Lettre à Lieux Communs

Chers amis, plus que d’un questionnaire, je voudrais pointer ici mes impressions générales à la fois sur notre première discussion, sur les textes que X. propose de discuter et sur quelques textes consultés sur votre site. Vous me direz si cela vous intéresse ou pas de discuter de certains points, et ce qui mérite d’être enregistré et reproduit publiquement ou pas. On n’est pas obligés de tout publier si on ne se sent pas très sûrs de ce que l’on a dit, s’il s’agit d’anecdotes trop personnelles, si l’on veut continuer à réfléchir, etc. Mon idée de départ était de discuter de la question de l’identité à partir de vos expériences individuelles et de votre vie dans un lieu géographique (une banlieue populaire) censé être plus sensible aux questions identitaires de populations dites « minoritaires ». Mais on peut déborder de ce cadre…
Lors de notre première rencontre nous avons un peu débroussaillé vos itinéraires individuels et notamment votre perception du racisme par rapport à vos origines variées. Dans les discussions hors micro nous avons abordé beaucoup de sujets à propos desquels j’ignore si vous avez adopté une position commune ou pas. Donc j’utiliserai le plus souvent le vous…

Je trouve que ce serait bien que, dans la discussion, vous continuiez à faire référence à vos expériences militantes pratiques et concrètes, en banlieue ou ailleurs. Je crois que, pour un lecteur, c’est le va-et-vient entre des considérations pratiques-personnelles, des expériences collectives et des réflexions ou analyses théoriques et politiques qui est le plus enrichissant. Cela donne une possibilité d’identification ou d’empathie (ou de répulsion !) plus facile que si l’on reste dans le ciel des idées ou des confrontations purement idéologiques détachées de toute pratique.

1) Ce qui m’a frappé c’est à quel point vous utilisez sans problèmes tous les pseudo-concepts de « Black », « Blanc », « Beur » forgés par SOS Racisme et la gauche antiraciste.
S’agit-il seulement d’une question de génération, ou alors d’une facilité de langage (c’est vrai que « Franco-Algérien » fait plus snob que « Rebeu » et est plus long) ou d’une divergence politique importante entre nous ? Si j’en crois d’autres aspects de la discussion je pencherais plutôt pour la seconde hypothèse.

2) Je vois une contradiction entre votre position universaliste de principe et l’emploi systématique de ces pseudo-concepts qui ont conduit à racialiser la population française, initiative prise paradoxalement par les antiracistes des années 80, voire peut-être un peu avant – je l’ignore. Voyez-vous une contradiction entre votre position universaliste et votre vocabulaire racialisant ?

▬▬▬

Consigne »
D'après la lettre à Lieux Communs, qui a forgé les pseudo-concepts de « Black », « Blanc » et « Beur » ?

Bloc de données »
▬▬▬

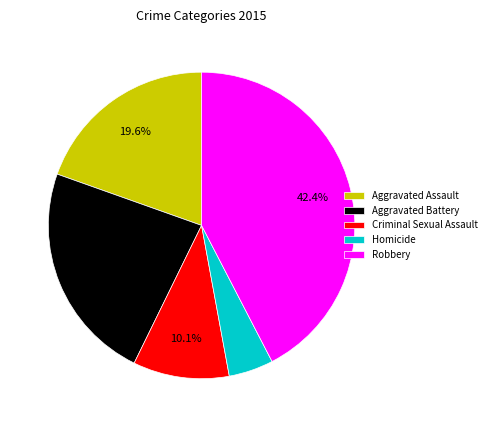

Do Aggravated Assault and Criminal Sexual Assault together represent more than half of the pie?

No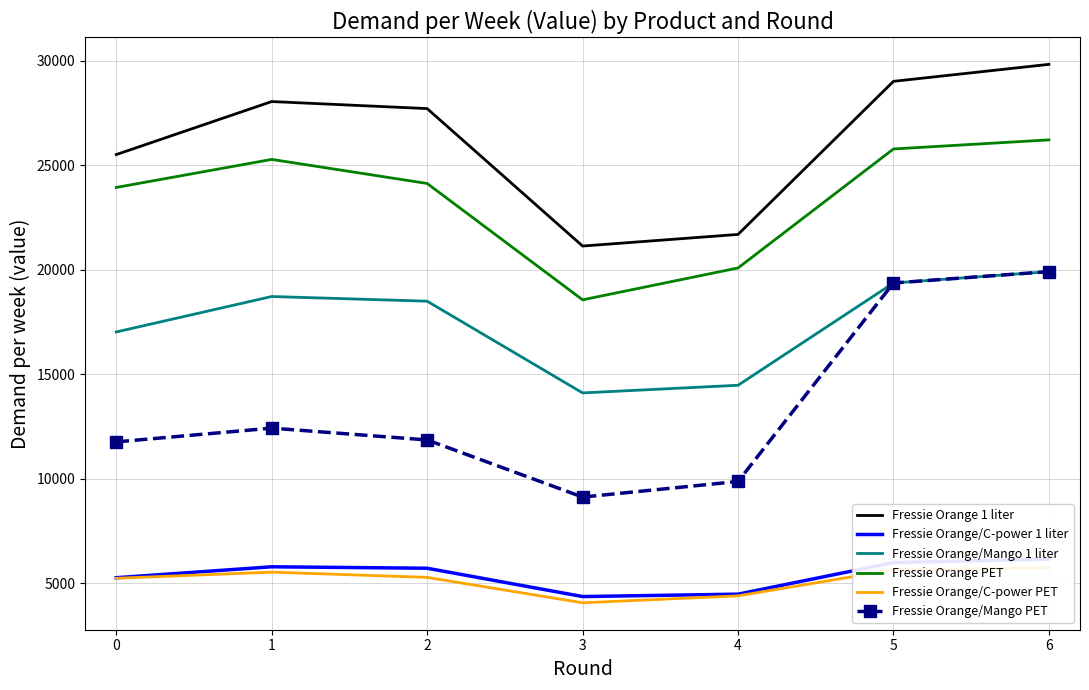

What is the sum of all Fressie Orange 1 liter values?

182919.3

▬▬▬

Réponse »
SOS Racisme et la gauche antiraciste.